Em uma noite de 2010, Mari Gilbert (Amy Ryan) esperou que Shannan, sua filha mais velha, viesse visitá-la na hora do jantar. Shannan não veio mas, como ela não levava uma vida muito regular, sua mãe não chegou a se preocupar; apenas ficou desapontada. Foi Sherre (Thomasin McKenzie), a filha do meio, quem deu o alarme: nem mesmo o namorado de Shannan sabia dela, e ligara perguntando por alguma informação. Aí começou a peregrinação da mãe, atrás do namorado, do motorista que levava Shannan aos seus encontros, dos moradores do condomínio em que ela fora vista pela última vez, atendendo um cliente. Mari descobriu que a filha fugira correndo de uma casa, gritando que tentavam matá-la, e ligara para a emergência pedindo socorro — mas só uma hora depois uma viatura dera as caras por lá, quando já não havia nem sinal de Shannan. Na delegacia, Mari não conseguiu que lhe dessem ouvidos: Shannan “devia estar drogada”, uma hora qualquer reapareceria, colocara-se ela mesma no caminho do perigo. Quando o cão de um patrulheiro por acaso farejou um cadáver nas imediações do local do sumiço, um cenário tétrico começou a se descortinar, mas nem aí o desprezo em torno de Shannan se desfez. Ela era, afinal, uma prostituta. Eis o fio condutor do primeiro longa de ficção da experiente e talentosa documentarista Liz Garbus: em Garotas Perdidas (Lost Girls, Estados Unidos, 2020), produção da Netflix já disponível na plataforma, a diretora se vale de um caso verídico para, como em muitos de seus trabalhos, destrinchar a maneira indecorosamente desigual como a justiça é distribuída.

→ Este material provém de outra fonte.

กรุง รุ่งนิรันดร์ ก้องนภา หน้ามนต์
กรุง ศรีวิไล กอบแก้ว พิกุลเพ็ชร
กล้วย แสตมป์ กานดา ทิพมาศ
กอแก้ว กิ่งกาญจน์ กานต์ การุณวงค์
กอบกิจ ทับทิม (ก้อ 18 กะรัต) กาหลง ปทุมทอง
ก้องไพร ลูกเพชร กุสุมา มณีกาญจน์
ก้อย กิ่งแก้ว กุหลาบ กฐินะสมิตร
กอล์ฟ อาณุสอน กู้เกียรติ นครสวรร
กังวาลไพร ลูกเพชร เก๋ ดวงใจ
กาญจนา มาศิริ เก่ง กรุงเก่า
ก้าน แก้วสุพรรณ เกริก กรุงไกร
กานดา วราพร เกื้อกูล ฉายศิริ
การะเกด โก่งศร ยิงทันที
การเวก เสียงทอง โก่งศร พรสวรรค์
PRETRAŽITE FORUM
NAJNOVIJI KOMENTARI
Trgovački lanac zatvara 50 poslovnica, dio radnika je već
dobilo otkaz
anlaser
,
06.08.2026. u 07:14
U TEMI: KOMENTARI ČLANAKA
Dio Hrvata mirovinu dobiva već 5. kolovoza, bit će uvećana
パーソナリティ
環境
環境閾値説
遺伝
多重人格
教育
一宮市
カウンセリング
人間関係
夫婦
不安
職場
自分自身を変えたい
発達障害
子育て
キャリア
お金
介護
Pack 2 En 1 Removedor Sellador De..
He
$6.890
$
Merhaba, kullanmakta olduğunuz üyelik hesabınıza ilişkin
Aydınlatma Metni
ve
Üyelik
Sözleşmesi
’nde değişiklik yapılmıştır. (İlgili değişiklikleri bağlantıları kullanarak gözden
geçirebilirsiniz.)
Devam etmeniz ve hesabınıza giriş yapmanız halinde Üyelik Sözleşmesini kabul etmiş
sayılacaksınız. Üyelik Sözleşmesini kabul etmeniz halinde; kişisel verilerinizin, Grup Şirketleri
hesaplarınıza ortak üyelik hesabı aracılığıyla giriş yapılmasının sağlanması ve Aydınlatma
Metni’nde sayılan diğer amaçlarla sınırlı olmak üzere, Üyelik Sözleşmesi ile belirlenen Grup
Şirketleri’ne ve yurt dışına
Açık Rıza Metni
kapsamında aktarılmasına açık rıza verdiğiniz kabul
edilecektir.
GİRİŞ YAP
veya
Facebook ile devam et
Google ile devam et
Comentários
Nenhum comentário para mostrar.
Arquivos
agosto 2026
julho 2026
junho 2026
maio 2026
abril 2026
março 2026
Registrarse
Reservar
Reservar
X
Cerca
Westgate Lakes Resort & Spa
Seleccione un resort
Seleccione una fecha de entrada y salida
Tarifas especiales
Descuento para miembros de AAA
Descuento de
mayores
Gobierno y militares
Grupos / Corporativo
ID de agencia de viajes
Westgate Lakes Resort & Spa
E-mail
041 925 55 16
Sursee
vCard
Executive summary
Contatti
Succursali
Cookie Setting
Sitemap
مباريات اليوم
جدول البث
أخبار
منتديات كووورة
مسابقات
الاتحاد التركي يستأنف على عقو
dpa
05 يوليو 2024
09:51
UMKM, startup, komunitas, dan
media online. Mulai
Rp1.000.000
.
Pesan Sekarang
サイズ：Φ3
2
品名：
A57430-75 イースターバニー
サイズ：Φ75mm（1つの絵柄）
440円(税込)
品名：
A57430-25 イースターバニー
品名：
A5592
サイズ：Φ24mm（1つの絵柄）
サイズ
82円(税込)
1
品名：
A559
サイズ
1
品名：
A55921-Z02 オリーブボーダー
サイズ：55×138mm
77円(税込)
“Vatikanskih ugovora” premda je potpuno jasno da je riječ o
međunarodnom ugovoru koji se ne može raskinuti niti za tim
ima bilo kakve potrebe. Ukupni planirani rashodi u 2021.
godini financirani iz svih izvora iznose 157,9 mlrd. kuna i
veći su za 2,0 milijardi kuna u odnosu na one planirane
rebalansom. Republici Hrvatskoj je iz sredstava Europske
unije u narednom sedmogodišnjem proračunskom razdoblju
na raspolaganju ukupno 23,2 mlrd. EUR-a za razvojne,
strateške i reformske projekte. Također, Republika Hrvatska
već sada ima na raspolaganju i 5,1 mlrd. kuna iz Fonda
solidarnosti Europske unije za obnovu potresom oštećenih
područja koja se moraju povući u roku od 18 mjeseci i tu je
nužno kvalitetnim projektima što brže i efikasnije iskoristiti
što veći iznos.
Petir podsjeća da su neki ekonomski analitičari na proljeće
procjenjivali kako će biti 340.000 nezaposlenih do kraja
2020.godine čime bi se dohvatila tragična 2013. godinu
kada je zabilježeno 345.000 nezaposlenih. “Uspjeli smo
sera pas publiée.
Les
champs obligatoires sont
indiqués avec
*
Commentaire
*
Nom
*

Há tempo a Netflix não lançava um filme original com o nível de competência e a força dramática de Garotas Perdidas. Com rigor naturalista e sob a luz desoladora do outono, Liz Garbus cria um quadro austero em cujo centro está um vulcão de energia, teimosia e indignação: Mari, a mãe que parece aos detetives muito fácil julgar — pela tintura barata dos cabelos, pelos modos bruscos, pelos problemas que já teve com Shannan e por aceitar empréstimos do dinheiro que a filha ganhava com prostituição. Igualmente fácil, para eles, é julgar as dez ou mais moças cujos cadáveres são descobertos, todas prostitutas que anunciavam seus serviços no mesmo site. Os corpos foram reenterrados recentemente, sinal de que o assassino está tentando afastar a investigação de seu lugar de ação. Um deles é identificado como de uma garota desaparecida no meio da década de 90; ou seja, há quinze anos jovens vêm sendo mortas sem que ninguém faça caso delas. “Pelo menos o culpado não escolhe suas vítimas entre os cidadãos em geral”, diz um detetive.
Mari e as mães e irmãs das outras vítimas, entretanto, cuidam de que o espectador não esqueça que as moças são antes de mais nada pessoas queridas de alguém, por mais imperfeito que esse “alguém” seja. Amy Ryan é uma atriz poderosa, que sabe como poucas exprimir os estados de ânimo e as forças e fraquezas das americanas de origem proletária, em trabalhos como a série The Wire e em outro thriller sobre um desaparecimento, Medo da Verdade (2007). Aqui, com sua garra, ela faz um belo contraponto com a excelente Thomasin McKenzie, de Jojo Rabbit, no papel da filha do meio delicada e ponderada que descobre mais do que gostaria de saber no curso da investigação, e repete uma de suas melhores parcerias — com Gabriel Byrne, com quem contracenou na série Em Terapia. Ainda assim, a verdadeira estrela de Garotas Perdidas é a justiça com que Liz Garbus, ao menos, trata as vítimas: não como peças de um mistério policial, mas como indivíduos que deixam atrás de si uma ausência irreparável.